A manutenção dos sistemas de água e gás, quando individualizados, requer, de uma maneira geral, maior atenção com detalhes preventivos dos proprietários dos apartamentos, do que intervenções diretas nas estruturas instaladas. Os especialistas explicam que a solução de eventuais problemas com os equipamentos, como medidores e tubulação (no caso do gás) exige mão de obra especializada.

Na Capital paulista, a água é o segundo item mais caro para um condomínio. Só perde para o pagamento de funcionários, comenta Eduardo Lacerda, vice-presidente da Associação Brasileira de Medição Individualizada (Abramei), que sucede a primeira entidade do setor no País (Perágua), criada pelo engenheiro João Martani.

No Edifício Glória Jardim Vitti, a conta de água foi individualizada há dois anos, conta a síndica Elizabeth da Costa Gonçalves Bonetto. Na prática, a Sabesp faz a leitura do consumo total e a empresa que instalou os medidores internos no empreendimento localizado na Freguesia do Ó, zona Norte de São Paulo, confere o consumo de cada residência. “A medição é por telemetria, não precisa entrar nos apartamentos”, explica Elizabeth.

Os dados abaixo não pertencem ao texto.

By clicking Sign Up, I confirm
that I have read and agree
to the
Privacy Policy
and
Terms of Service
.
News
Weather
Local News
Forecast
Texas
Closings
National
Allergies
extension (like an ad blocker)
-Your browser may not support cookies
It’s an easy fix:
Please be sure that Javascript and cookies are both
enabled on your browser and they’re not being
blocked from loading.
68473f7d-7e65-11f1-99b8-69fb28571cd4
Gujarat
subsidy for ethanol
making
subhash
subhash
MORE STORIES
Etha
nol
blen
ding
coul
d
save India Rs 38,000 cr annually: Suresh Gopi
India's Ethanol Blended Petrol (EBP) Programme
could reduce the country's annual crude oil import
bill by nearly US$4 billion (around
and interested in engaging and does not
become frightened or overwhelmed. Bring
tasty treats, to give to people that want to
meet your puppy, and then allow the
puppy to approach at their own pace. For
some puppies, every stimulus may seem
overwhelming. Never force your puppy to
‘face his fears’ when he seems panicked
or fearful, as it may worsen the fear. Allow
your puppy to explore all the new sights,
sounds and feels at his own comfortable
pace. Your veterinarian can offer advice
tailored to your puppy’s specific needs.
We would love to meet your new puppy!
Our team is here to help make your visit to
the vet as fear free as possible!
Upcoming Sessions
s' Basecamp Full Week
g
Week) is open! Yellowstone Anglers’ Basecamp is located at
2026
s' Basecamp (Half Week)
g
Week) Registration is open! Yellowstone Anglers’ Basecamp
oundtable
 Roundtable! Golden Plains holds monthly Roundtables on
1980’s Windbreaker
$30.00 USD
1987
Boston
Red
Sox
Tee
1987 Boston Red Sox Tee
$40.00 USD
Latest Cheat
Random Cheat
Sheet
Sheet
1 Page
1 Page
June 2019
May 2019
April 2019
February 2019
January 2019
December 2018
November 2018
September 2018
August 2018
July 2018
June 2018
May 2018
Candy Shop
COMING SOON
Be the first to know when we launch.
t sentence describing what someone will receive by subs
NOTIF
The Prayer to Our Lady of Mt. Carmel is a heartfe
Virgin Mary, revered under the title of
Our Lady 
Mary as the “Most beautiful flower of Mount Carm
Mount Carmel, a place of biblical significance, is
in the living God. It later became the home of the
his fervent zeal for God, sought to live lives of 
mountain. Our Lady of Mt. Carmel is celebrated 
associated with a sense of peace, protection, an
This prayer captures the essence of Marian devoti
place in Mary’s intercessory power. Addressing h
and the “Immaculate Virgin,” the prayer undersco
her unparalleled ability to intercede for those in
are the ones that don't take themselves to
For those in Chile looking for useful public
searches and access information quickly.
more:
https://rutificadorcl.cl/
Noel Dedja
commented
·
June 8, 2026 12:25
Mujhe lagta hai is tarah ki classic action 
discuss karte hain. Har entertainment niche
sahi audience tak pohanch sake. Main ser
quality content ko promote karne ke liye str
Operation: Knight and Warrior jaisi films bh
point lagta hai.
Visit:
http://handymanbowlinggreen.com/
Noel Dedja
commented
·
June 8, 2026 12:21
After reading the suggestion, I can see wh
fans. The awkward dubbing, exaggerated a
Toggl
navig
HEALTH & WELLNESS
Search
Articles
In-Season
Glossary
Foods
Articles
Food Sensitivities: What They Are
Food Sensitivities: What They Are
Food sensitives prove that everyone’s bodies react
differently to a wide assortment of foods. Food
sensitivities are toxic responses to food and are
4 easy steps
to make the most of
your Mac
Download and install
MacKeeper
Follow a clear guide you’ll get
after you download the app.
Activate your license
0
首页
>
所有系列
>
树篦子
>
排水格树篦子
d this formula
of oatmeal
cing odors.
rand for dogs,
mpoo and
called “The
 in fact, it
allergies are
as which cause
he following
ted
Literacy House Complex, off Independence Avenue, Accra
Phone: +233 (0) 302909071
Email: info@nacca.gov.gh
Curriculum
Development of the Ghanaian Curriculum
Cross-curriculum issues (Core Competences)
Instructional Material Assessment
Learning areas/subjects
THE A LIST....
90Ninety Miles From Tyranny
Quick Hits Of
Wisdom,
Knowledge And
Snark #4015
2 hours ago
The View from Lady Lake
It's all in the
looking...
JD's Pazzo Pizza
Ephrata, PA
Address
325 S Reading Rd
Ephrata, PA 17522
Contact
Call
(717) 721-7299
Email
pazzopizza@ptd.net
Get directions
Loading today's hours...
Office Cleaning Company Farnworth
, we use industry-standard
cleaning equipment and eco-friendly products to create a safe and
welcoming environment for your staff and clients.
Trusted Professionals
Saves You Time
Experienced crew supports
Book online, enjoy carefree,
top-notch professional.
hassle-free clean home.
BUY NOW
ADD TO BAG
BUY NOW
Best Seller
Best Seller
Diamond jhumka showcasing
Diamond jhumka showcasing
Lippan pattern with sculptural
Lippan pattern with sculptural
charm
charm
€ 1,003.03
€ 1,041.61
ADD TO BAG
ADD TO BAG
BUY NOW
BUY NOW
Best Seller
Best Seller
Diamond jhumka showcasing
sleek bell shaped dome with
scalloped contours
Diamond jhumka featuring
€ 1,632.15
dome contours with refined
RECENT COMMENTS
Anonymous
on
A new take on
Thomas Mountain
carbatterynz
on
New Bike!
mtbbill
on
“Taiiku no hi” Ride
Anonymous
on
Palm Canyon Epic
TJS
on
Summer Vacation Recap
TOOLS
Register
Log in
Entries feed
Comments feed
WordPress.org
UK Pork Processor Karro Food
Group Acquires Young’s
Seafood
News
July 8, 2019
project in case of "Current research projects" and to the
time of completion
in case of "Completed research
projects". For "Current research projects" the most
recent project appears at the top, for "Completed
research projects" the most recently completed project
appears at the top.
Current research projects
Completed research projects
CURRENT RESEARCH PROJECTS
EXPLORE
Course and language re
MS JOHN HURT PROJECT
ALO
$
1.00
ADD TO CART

Segundo Eduardo, há pelo menos oito tecnologias distintas para a individualização de água no Brasil, que não se “conversam”. O mais comum é o instalador ser contratado para gerir o sistema, o que inclui leitura de consumo, esclarecimentos aos moradores e correção de eventuais vazamentos nos medidores instalados. “É um mercado que precisa amadurecer em todos os sentidos”, afirma Eduardo.

Elizabeth se diz satisfeita, porque nesses dois anos com conta individualizada, só houve problemas pontuais em dez dos medidores, sanados pela empresa. A adoção do sistema reduziu em aproximadamente R$ 2 mil a fatura mensal com água. Eventual aumento da conta que cabe ao condomínio (e mesmo na fatura individualizada) sem justificativa plausível, pode ser indício de vazamento.

Em relação ao gás, o empreendimento optou pelo combustível natural canalizado, com contas individualizadas. “Há uma central de medição, no térreo, para cada apartamento. A tubulação, específica e em cobre, sobe pela parte externa. A manutenção acontece quando se pinta o prédio, com pintura da tubulação”, detalha a síndica. Internamente, os moradores devem observar se o “flexível” (mecanismo que leva o gás do cano até o fogão) está em boas condições. Para qualquer problema, a concessionária deve ser acionada.

O engenheiro João Martani lembra que em São Paulo, o botijão não é mais permitido e pode ser substituído pelo gás natural ou GLP. Os equipamentos para a individualização, explica, exigem pouca manutenção e têm vida útil média de oito anos. “Cinco é o mínimo que têm que durar”, alerta. Eventuais problemas podem ser identificados quando ocorrem oscilações anormais das contas, orienta Martani.